Voles eat plants of all varieties and have the ability to burrow underground. Voles are a menace for your garden because they are pure vegetarians. They eat plant leaves and stems. They are also capable of damaging roots of shrubs and trees. Although they are burrowing rodents they do not produce huge mounds of soil.
Moles are animals capable of digging elaborate tunnels and do create sizeable piles of dirt on their entrances. Their body size can be compared to that of a rat. If you catch a good glimpse of a mole, it’s physical facial features can help identify it from Voles.

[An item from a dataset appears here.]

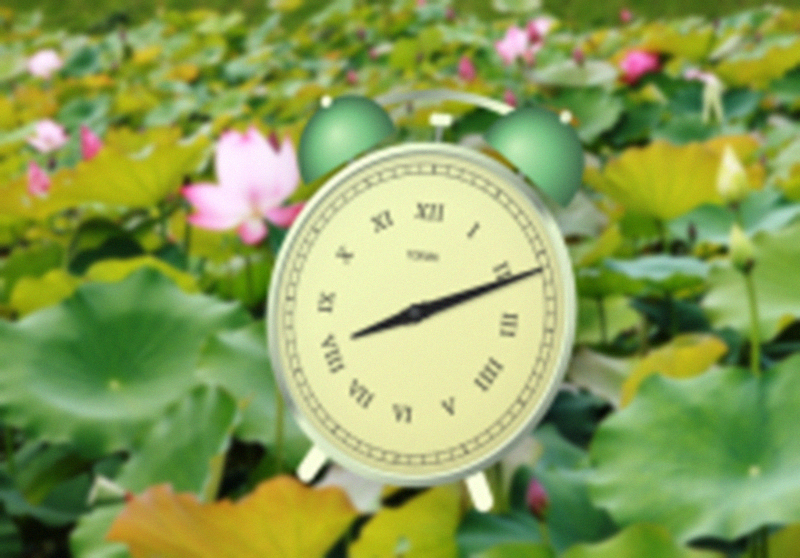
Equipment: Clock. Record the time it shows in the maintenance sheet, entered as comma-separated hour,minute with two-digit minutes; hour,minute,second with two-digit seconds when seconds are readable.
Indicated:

The moles face does not reveal its eyes and ears because they are covered by fur. This adaptation is very practical, if you spend most of your time in burrows and digging tunnels you would appreciate that feature too. It prevents dirt from getting into the moles eyes and ears when digging.
They also have a distinctly bigger and pointed nose. The front feet of a mole are noticeably bigger as they are the mole’s main digging tools. They also explain the moles ability to dig and clear soil hence the big pile of dirt on their tunnel entrance.
A moles preference of food will feature meats such as worms, adult insects and bugs. So they are carnivorous. They are not rodents because they do not eat vegetables. So when you walk into your garden and some pest is biting away at your plants, you can be sure it is not a mole.
Rodents such as Voles do take advantage of mole tunnels to reach your garden and wreak havoc. So in that sense, the mole does perhaps contribute to plant damage in that way. When getting rid of moles, the bait has to be meat based while when baiting voles, a plant based bait will work. This distinction between the two is key in eliminating either of them.